We have known Ghebremariam for quite a while, since Christmas when she came to our home for a party for the lonely and enjoyed it immensely. As she sat with us in the kitchen, she began to share more of her heartbreaking story. When she came to Europe four years ago she hoped to find a place of peace, a home, a hiding place from all the abuses, all the arbitrariness and unrighteousness she had to live under. But now, as she was sharing her story, crying aloud, she told us she was just refused as a refugee, being left without any rights and without support. Our dinner changed from a leisure time to a wonderful expression of care, love, acceptance. We listened, cried with her, hugged her, prayed for her and finally blessed her with some money. After two hours her countenance lifted and she smiled slightly. When she left we knew that we had expressed the kindness of Jesus to this dear woman.
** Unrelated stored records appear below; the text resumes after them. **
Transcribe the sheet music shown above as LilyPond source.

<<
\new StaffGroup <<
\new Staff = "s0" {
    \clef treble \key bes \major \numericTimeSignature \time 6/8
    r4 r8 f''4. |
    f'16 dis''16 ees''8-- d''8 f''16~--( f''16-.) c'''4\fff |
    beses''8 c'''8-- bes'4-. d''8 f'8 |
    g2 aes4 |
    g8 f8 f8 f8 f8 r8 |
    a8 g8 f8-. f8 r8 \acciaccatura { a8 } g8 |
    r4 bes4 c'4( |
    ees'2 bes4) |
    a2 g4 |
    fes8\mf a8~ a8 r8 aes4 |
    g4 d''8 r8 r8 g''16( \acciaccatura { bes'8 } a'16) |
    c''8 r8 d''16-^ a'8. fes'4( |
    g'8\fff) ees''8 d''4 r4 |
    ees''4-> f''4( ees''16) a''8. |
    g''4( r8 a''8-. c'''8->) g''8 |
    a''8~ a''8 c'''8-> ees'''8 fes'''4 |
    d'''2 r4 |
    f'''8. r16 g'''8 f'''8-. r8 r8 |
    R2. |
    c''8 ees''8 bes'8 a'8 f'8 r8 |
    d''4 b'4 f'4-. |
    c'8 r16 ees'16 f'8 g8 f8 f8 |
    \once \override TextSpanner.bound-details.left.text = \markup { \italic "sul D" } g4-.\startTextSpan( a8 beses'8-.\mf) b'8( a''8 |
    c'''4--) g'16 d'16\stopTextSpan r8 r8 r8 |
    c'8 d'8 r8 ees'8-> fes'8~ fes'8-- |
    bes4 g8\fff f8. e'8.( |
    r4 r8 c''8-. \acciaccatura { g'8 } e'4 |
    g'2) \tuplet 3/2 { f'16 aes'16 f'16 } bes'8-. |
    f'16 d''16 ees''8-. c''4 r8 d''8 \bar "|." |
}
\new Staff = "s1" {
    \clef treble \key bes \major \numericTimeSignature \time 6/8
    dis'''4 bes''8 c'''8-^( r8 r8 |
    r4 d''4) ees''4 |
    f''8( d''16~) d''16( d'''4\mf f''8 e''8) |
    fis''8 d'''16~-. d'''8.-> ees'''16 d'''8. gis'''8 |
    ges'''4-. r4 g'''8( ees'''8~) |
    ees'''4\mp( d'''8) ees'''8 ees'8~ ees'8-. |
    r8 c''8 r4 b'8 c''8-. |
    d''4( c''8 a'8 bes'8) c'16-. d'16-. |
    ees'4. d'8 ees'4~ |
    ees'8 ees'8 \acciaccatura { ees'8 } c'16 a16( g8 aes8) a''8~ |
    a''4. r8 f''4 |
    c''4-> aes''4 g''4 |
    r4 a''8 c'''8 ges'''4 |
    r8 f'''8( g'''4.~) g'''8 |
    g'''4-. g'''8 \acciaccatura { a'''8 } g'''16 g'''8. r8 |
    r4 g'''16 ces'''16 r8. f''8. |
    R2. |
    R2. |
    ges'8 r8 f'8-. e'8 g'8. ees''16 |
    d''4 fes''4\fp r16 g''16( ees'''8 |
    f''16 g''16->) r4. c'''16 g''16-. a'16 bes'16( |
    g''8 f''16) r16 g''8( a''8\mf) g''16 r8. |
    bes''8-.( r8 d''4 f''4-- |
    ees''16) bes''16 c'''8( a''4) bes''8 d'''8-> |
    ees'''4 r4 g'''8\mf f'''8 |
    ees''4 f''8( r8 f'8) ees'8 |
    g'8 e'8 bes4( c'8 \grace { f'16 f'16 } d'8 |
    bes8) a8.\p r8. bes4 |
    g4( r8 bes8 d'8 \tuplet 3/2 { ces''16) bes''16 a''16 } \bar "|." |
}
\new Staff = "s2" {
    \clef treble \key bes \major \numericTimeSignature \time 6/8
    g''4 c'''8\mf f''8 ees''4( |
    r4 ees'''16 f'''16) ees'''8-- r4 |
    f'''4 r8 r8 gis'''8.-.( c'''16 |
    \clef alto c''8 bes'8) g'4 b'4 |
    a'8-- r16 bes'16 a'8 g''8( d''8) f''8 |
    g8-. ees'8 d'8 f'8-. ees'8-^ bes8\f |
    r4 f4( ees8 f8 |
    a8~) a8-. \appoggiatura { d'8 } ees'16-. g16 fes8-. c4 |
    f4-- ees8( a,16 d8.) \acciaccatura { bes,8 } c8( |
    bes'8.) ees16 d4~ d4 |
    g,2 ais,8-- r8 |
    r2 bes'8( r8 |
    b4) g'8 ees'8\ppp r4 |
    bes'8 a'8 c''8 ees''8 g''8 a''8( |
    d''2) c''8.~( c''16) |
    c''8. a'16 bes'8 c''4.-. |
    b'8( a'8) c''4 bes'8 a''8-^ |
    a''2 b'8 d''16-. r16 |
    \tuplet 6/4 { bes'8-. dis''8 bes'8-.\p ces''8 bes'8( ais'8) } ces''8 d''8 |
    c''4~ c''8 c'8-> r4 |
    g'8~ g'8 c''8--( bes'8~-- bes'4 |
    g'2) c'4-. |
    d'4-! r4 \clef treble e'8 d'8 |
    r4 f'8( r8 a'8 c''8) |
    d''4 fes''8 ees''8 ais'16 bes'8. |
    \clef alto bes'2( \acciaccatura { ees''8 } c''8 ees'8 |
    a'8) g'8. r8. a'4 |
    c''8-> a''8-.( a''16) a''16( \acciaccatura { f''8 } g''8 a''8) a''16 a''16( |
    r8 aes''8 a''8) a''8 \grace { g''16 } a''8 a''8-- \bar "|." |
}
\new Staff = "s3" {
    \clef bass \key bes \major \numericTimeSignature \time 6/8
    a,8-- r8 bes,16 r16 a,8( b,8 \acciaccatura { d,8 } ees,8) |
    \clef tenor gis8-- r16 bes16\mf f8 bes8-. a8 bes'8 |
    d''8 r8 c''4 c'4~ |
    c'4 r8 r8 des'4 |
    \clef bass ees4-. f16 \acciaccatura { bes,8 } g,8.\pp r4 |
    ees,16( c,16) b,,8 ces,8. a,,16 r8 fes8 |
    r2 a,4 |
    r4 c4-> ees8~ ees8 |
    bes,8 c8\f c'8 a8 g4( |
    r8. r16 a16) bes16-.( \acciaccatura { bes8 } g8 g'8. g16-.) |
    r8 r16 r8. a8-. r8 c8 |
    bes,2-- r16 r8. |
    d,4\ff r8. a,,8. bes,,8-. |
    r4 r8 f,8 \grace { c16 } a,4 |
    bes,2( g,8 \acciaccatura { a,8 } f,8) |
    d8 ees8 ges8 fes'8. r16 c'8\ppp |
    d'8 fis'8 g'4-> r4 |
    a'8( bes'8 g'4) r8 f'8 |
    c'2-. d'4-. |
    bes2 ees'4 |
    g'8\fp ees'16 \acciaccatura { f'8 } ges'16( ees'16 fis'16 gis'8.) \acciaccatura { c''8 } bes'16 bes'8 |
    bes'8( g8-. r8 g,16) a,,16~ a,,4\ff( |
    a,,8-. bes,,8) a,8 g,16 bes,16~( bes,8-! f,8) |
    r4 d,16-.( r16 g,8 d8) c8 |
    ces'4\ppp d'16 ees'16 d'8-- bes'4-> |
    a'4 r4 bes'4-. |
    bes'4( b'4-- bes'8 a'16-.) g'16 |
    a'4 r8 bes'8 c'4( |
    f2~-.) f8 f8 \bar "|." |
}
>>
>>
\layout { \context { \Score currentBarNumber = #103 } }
Suddenly it dawned on me. It is Good Friday and Jesus has visited our home. We were able to console Him, for Jesus says in the Gospel of Matthew chapter 25, that whatever we have done to one of the least, we have done to Him.

Serving others means meeting Jesus in the lives of others, sharing their pain and helplessness. As we are faithfully doing this as an expression of our lifestyle, it becomes a continuous prayer and invitation for Christ to come.